México podría construir biorrefinerías en beneficio del desarrollo sostenible y la economía

La construcción de biorrefinerías puede beneficiar la sostenibilidad y la economía de México, afirman los expertos. Pero ¿qué pasa con el resto del mundo y los petroquímicos tradicionales?

El petróleo se refina y procesa para fabricar productos como el plástico y muchos materiales que vemos a diario.
El petróleo se refina y procesa para fabricar productos como el plástico y muchos materiales que vemos a diario.

Investigaciones recientes sugieren que México podría hacer crecer su economía y al mismo tiempo salvar el planeta mediante la construcción de biorrefinerías que podrían convertir algas, aceite de cocina, caña de azúcar e incluso cáscaras de vegetales en biocombustibles y productos modernos: desde zapatos hasta productos farmacéuticos.

Las biorrefinerías podrían abrir las puertas a una “bioeconomía circular”, dicen expertos de la Universidad de Surrey y el Instituto Mexicano del Petróleo de México. Recientemente, publicaron un estudio en el Journal of Cleaner Production que analizaba los productos predominantes en las biorrefinerías.

La industria petroquímica representa aproximadamente el 10% de las emisiones directas de dióxido de carbono en todo el mundo.

Si bien las plantas petroquímicas refinan la “materia prima” del petróleo para convertirla en productos químicos; como plástico, detergentes y pinturas, esta materia prima del petróleo no puede compensarse mediante medidas de eficiencia energética.

Para alcanzar el cero neto, es posible que el sistema energético deba cambiar a un nivel más profundo, ya que parece que el uso de biomasa y biocombustibles son una forma posible de reemplazar los combustibles fósiles en la industria química.

Desde materiales orgánicos en la naturaleza hasta productos útiles de hoy en día

No es necesario depender de los combustibles fósiles para fabricar muchos de los materiales que vemos hoy. Las algas se pueden utilizar para fabricar productos químicos para zapatos, envases o cosméticos. Los residuos agrícolas también se pueden aprovechar para la generación de energía.

Las algas marinas se aprovechan y procesan para crear productos químicos y componentes de nuevos materiales.
Las algas marinas se aprovechan y procesan para crear productos químicos y componentes de nuevos materiales.
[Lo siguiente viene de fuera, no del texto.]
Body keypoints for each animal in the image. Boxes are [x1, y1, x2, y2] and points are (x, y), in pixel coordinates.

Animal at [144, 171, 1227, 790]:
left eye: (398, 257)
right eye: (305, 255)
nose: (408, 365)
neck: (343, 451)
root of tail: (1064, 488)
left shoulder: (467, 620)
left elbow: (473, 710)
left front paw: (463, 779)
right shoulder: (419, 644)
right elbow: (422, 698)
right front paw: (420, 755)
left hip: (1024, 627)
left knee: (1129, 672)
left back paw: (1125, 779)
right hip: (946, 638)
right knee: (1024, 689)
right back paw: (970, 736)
El profesor Jhuma Sadhukhan, de la Escuela de Ingeniería Civil y Ambiental de Surrey, dijo: “En el camino hacia el cero neto, es fácil concentrarse en plantar cultivos para alimentar nuestros hogares o automóviles. Nuestro estudio muestra que México puede hacer mucho más".

“En todo el mundo, las empresas están convirtiendo la biomasa en suelas de zapatos o cremas para la piel. Con la inversión y el plan correctos, no hay razón para que México no pueda liderar el mundo en esta industria en crecimiento”.
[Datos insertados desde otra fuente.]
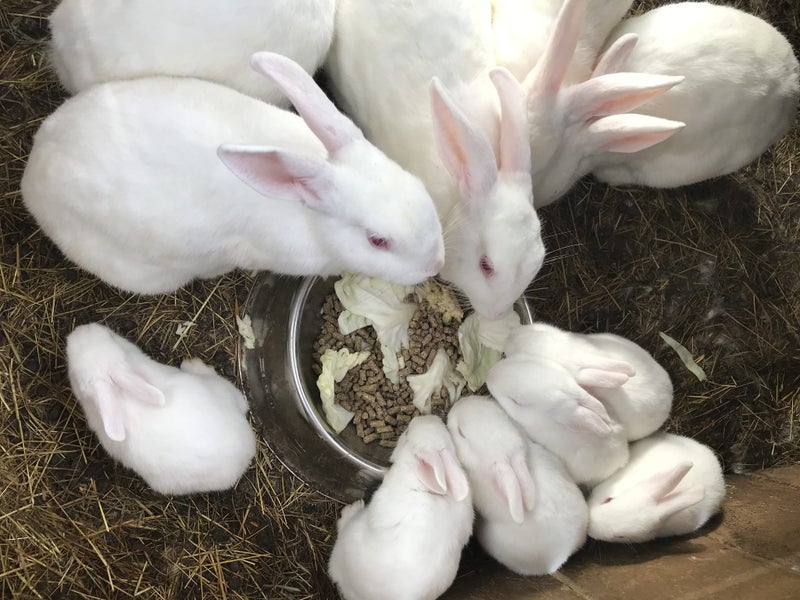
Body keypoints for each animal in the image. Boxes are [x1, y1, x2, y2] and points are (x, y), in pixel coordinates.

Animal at [327, 415, 473, 600]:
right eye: (445, 430)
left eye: (407, 433)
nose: (418, 418)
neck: (424, 484)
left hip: (348, 535)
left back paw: (352, 508)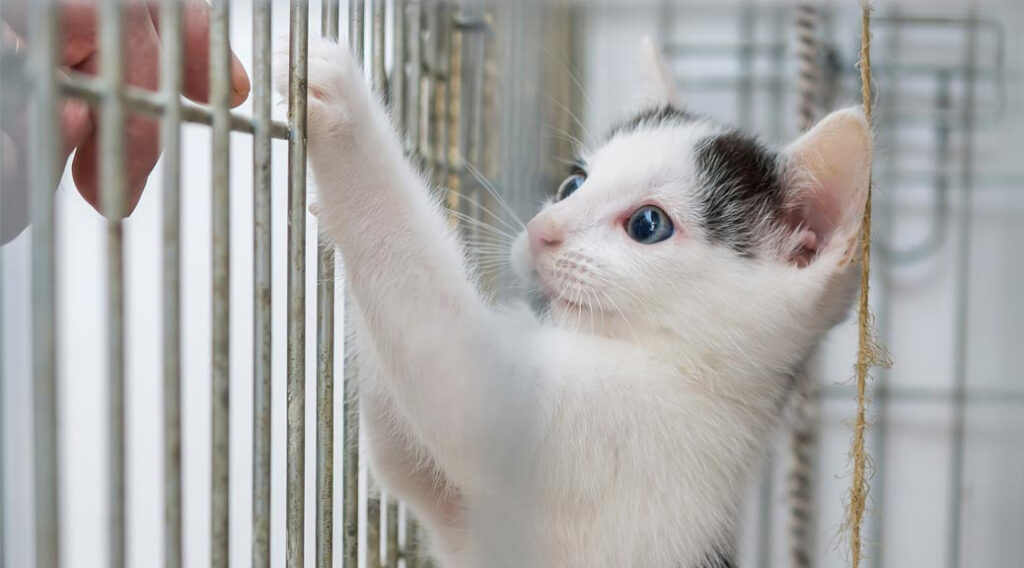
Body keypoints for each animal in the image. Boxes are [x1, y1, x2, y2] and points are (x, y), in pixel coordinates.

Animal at [274, 36, 872, 568]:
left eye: (648, 224)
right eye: (573, 184)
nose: (542, 231)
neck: (683, 374)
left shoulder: (632, 438)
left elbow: (443, 351)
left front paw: (344, 103)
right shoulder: (452, 513)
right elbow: (400, 458)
Depender de la biomasa en lugar de los combustibles fósiles nos acercaría a un objetivo de neutralidad de carbono. Hasta la fecha, las políticas relacionadas con la biomasa rara vez han incorporado el desarrollo sostenible, al no considerar, por ejemplo, cómo podría surgir la deforestación con la introducción de una nueva instalación de bioenergía.
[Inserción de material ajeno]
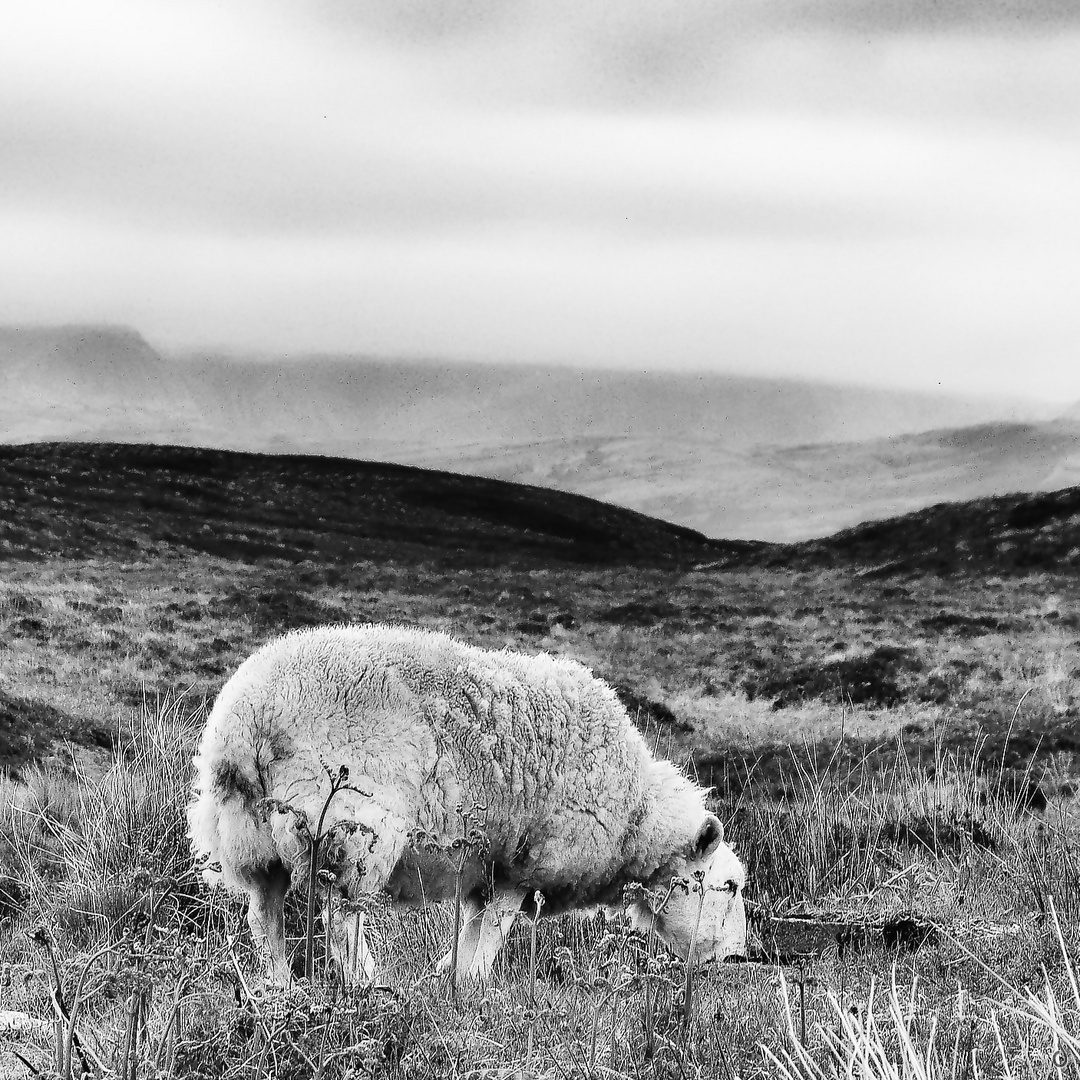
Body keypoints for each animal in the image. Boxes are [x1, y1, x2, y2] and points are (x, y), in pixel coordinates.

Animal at [185, 626, 747, 989]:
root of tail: (242, 722)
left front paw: (450, 976)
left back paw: (279, 987)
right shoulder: (527, 865)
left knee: (264, 913)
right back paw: (366, 984)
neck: (635, 818)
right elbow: (495, 931)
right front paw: (475, 985)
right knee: (342, 916)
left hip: (248, 833)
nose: (738, 956)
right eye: (730, 887)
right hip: (350, 825)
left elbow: (471, 928)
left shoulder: (487, 867)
El equipo fomenta inversiones para transformar los sistemas energéticos existentes, como las plantas petroquímicas, en biorrefinerías. Además de producir nuevos productos, esto puede combatir la contaminación del aire a largo plazo. La política de bioeconomía que proponen ayudaría a México a alcanzar los Objetivos de Desarrollo Sostenible de las Naciones Unidas.

Grandes plantas polifacéticas para una bioeconomía circular

Para ahorrar en costos ambientales y económicos, lo ideal sería que las grandes biorrefinerías, con capacidad para convertir la materia orgánica de las plantas en productos químicos, fabricaran productos en las mismas instalaciones. Si las instalaciones generan biocombustibles y energía con calor simultáneamente, esto sería aún más ventajoso.

Económicamente, hacer que las biorrefinerías reemplacen a los petroquímicos puede parecer un gasto grande. Pero los expertos dicen que, una biorrefinería que genera 220 kilotones al año, les cuesta aproximadamente lo mismo que una instalación petroquímica: 750 millones de dólares. Agregan que esto presenta una oportunidad para México, que necesita un plan de bioeconomía con políticas e inversiones relevantes.

Este desarrollo también podría presentar una oportunidad para otros países al dar ejemplo de cómo la apertura a biorrefinerías en lugar de plantas petroquímicas puede ser beneficiosa en más de un sentido.

Referencia de la noticia:
Sadhukhan, J.; Martinez-Hernandez, E.; Amezcua Allieri, M.; et al.; Strategic navigation of world-leading biorefineries and Mexico's policy landscape: A gateway to a sustainable circular bioeconomy. Journal of Cleaner Production. 2024.